Suicidal ideation is often a spur-of-the-moment impulse. Unfortunately, people often act on that impulse, and many of them are not in full possession of their faculties when they do it. That's why the laws are as they are. I concede the point that some people, in full possession of their wits, make a cold and rational decision to end their life.

For such people, I think that's a legitimate act of self-determination, one I wouldn't interfere with.
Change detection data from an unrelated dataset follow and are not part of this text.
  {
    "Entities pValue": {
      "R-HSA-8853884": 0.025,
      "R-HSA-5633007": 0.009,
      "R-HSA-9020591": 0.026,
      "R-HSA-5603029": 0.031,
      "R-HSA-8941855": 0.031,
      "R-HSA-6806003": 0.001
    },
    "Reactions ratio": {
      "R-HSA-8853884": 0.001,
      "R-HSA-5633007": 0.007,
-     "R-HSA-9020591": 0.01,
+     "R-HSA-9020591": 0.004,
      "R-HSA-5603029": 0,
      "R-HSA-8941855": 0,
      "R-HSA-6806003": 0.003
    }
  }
The sticky part is differentiating the (temporarily) mentally ill who make the decision on impulse, from those who make it after rational deliberation. Most laypeople can't tell the two apart, and make no mistake, the 911 operator and the person on the other end of the Suicide Hotline is a layperson. They have very little medical training, if any. What they have is a script, and a set of protocols.

So when you call the Suicide Hotline, they will often turn right around and call 911, thus getting the cops and EMT's involved. Now, I have serious problems with that approach, but you can blame our litigious society for that one. People are afraid of liability. You should be able to call a mental health hotline without fear of the cops banging on your door. Unfortunately, that is not always the case, and the cops and EMT's are not in a position to change it.
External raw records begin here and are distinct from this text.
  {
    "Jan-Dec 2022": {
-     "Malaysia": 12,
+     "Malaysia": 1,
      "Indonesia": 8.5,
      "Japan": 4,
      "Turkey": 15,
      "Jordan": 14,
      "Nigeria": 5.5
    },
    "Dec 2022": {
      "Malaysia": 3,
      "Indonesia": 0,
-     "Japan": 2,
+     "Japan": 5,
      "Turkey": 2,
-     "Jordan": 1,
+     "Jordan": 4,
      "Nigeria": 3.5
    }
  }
But you shouldn't hesitate to seek help for someone who is legitimately despondent and suicidal, even to the extent of calling 911. You could very well be saving their life, not ruining it. As I stated before, often these states are temporary. With medication and counseling they often can and do get better.

Sometimes the medication and counseling does no good, especially if it only consists of doping them to the eyeballs with antipsychotics and warehousing them for a week or two.

But here's where I reject TJIC's and ILTim's indignation out of hand. If someone rationally and deliberately decides to kill himself, as opposed to someone threatening it out of spite, there is nothing that I, or the cops, or an army of psychiatrists can do to stop them. Most often, they'll just do it, and we find their bodies later.

If, on the off chance that we intervene in time, they'll go to a psych ward for 48-72 hours, where they will soon be released, because they rationally and deliberately play the game, do whatever it takes to get set loose, and then go about carrying out their plan.

And it's damned easy to do, because they're not insane. Contrary to popular belief, sane people do not get locked in psych wards for appreciable periods of time. Oh, there are horror stories here and there where that has happened, but that is far from the norm. In fact, it's just the opposite; the system is so beleaguered that a great many mentally ill who should be in inpatient facilities are out walking the streets, getting zero care.

Nor is me transporting you to the ED for a psych evaluation any guarantee that you will be committed involuntarily. That's a fact lost in the comments from the post in question. The person who puts you in the psych ward has to have MD behind their name. The cop or the guy with EMT-P doesn't get to say whether you're sane or insane, he just has to get the patient to the MD to make that determination. And fairly often, the patient convinces the ED physician that the statement was made in jest, or in anger, or wasn't said at all and the 911 caller was just lying to be spiteful, and the patient gets to go home. Convincing the doctor that you're no danger to yourself is fairly easy… if you're no danger to yourself. It's something any calm, rational person can do.

And once you're home, you can go on about your life, with nothing other than an ED visit in the hospital records. Or, if you prefer, you can get on with calmly, rationally mixing your hemlock smoothie or eating your 235 grains of Trepanazine.

And if that was your ultimate goal, then having a psych hold in your medical records is pretty inconsequential, wouldn't you agree?

Why would you care? You're dead, after all.